This highly visual survey of American history introduces students to the key features of American political, social, and economic history in an exciting format designed to ignite students passion to know history. The American Journey, Brief Editionprovides students with the most support available in reading, thinking, and applying the material they are learning in the text and in lecture. A series of pedagogical aids, in text and out of class study companions, as well as complete instructor presentational and assessment support make this text the perfect choice for those looking to make history come alive for their students. The path that led the authors to The American Journeybegan in the classroom with their students. The goal of this text is to make American history accessible to students. The key to that goal--the core of the book--is a strong, clear narrative and a positive theme of The American "Journey." American history is a compelling story that the authors tell in an engaging, forthright way, while providing students with an abundance of tools to help them absorb that story and put it into context. This text combines political and social history, to fit the experience of particular groups into the broader perspective of the American past, to give voice to minor and major players alike, because the history of America is in the stories of its people.

Author Biography

David Goldfield received his Ph.D. in history from the University of Maryland. Since 1982 he has been Robert Lee Bailey Professor of History at the University of North Carolina in Charlotte. He is the author or editor of thirteen books on various aspects of southern and urban history. Two of his works—Cotton Fields and Skyscrapers: Southern City and Region, 1607-1980 (1982) and Black, White, and Southern: Race Relations and Southern Culture, 1940 to the Present (1990)—received the Mayflower Award for nonfiction and was nominated for the Pulitzer Prize in history. His most recent book is Still Fighting the Civil War: The American South and Southern History (2002). When he is not writing history, Dr. Goldfield applies his historical craft to history museum exhibits, voting rights cases, and local planning and policy issues.

Carl Abbott is a professor of Urban Studies and planning at Portland State University. He taught previously in the history departments at the University of Denver and Old Dominion University, and held visiting appointments at Mesa College in Colorado and George Washington University. He holds degrees in history from Swarthmore College and the University of Chicago. He specializes in the history of cities and the American West and serves as co-editor of the Pacific Historical Review. His books include The New Urban America: Growth and Politics in Sunbelt Cities (1981, 1987), The Metropolitan Frontier: Cities in the Modern American West (1993), Planning a New West: The Columbia River Gorge National Scenic Area (1997), and Political Terrain: Washington, D.C. from Tidewater Town to Global Metropolis (1999). He is currently working on a comprehensive history of the role of urbanization and urban culture in the history of western North America.

● Problems to solve:
A – According to the book description, since what year has David Goldfield been Robert Lee Bailey Professor of History?
B – Revise the book description starting with "Author Biography" and going on through "and policy issues.", with "University of Virginia" in place of "University of Maryland".

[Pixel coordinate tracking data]

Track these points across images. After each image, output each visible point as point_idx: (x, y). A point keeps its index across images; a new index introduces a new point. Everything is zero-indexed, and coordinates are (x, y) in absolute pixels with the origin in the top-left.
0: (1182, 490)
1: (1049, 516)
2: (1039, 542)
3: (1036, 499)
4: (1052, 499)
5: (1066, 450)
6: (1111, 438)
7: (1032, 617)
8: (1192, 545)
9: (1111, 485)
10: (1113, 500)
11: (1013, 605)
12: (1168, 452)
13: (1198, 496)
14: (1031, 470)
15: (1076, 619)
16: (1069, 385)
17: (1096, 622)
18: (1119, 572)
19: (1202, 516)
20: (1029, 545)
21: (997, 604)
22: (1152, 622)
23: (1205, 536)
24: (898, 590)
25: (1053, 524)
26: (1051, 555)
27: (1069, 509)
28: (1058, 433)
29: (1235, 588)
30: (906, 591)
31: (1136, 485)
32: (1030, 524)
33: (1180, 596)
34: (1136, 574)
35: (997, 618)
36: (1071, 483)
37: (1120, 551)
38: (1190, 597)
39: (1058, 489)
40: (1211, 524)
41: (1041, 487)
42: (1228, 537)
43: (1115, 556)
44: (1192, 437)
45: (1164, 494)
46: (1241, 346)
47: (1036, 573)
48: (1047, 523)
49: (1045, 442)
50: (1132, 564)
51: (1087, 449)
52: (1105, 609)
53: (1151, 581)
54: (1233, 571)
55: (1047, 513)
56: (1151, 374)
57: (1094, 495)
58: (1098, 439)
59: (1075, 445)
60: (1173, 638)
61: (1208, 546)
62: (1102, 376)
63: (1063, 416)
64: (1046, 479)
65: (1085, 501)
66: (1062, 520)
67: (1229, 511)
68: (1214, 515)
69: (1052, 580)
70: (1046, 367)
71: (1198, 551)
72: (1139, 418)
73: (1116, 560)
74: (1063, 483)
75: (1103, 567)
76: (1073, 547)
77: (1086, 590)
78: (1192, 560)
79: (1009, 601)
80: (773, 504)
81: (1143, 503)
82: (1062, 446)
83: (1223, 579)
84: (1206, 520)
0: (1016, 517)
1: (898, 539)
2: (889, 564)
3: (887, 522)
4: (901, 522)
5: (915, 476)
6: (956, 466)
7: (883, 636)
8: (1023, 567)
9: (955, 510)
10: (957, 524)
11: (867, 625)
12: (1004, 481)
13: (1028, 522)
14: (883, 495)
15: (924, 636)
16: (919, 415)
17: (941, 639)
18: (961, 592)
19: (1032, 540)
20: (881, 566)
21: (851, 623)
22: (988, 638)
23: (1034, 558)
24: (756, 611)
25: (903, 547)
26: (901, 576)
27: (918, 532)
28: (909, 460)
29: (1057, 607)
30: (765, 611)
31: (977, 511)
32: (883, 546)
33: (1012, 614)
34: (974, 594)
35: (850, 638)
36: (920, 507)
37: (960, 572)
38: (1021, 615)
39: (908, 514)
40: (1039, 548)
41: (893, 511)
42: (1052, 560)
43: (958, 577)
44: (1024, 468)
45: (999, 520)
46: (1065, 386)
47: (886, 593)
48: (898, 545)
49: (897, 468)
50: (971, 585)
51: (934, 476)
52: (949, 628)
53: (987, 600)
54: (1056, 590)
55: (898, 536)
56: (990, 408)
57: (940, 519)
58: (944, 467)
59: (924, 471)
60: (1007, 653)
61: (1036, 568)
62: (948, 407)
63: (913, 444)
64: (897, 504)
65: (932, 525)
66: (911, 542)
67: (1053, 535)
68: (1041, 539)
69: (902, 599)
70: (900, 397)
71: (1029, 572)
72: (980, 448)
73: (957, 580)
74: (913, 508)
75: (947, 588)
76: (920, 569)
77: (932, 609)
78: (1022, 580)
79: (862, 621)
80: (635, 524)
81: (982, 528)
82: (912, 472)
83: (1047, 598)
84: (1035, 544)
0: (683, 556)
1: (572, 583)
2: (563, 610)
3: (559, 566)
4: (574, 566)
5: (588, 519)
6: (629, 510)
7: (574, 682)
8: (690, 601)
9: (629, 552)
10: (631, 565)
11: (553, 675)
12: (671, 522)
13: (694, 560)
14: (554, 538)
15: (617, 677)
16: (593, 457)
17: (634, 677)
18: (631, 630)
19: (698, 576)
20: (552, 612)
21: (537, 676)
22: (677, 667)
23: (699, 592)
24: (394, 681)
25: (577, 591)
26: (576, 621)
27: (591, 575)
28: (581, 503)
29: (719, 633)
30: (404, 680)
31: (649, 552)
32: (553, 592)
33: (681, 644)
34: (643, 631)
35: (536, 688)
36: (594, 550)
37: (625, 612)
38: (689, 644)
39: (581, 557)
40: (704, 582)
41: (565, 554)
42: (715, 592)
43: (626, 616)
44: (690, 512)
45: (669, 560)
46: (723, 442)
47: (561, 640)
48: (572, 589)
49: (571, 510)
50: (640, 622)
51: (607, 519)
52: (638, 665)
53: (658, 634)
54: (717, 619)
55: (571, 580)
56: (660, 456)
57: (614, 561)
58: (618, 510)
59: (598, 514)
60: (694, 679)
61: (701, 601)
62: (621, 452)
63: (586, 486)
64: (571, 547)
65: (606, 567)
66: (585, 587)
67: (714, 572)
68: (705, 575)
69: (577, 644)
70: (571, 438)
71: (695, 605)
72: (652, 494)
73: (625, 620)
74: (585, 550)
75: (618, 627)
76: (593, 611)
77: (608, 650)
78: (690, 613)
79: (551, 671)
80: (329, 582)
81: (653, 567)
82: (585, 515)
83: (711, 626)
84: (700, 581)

● Results of the exercise:
A – 1982

B –
Author Biography

David Goldfield received his Ph.D. in history from the University of Virginia. Since 1982 he has been Robert Lee Bailey Professor of History at the University of North Carolina in Charlotte. He is the author or editor of thirteen books on various aspects of southern and urban history. Two of his works—Cotton Fields and Skyscrapers: Southern City and Region, 1607-1980 (1982) and Black, White, and Southern: Race Relations and Southern Culture, 1940 to the Present (1990)—received the Mayflower Award for nonfiction and was nominated for the Pulitzer Prize in history. His most recent book is Still Fighting the Civil War: The American South and Southern History (2002). When he is not writing history, Dr. Goldfield applies his historical craft to history museum exhibits, voting rights cases, and local planning and policy issues.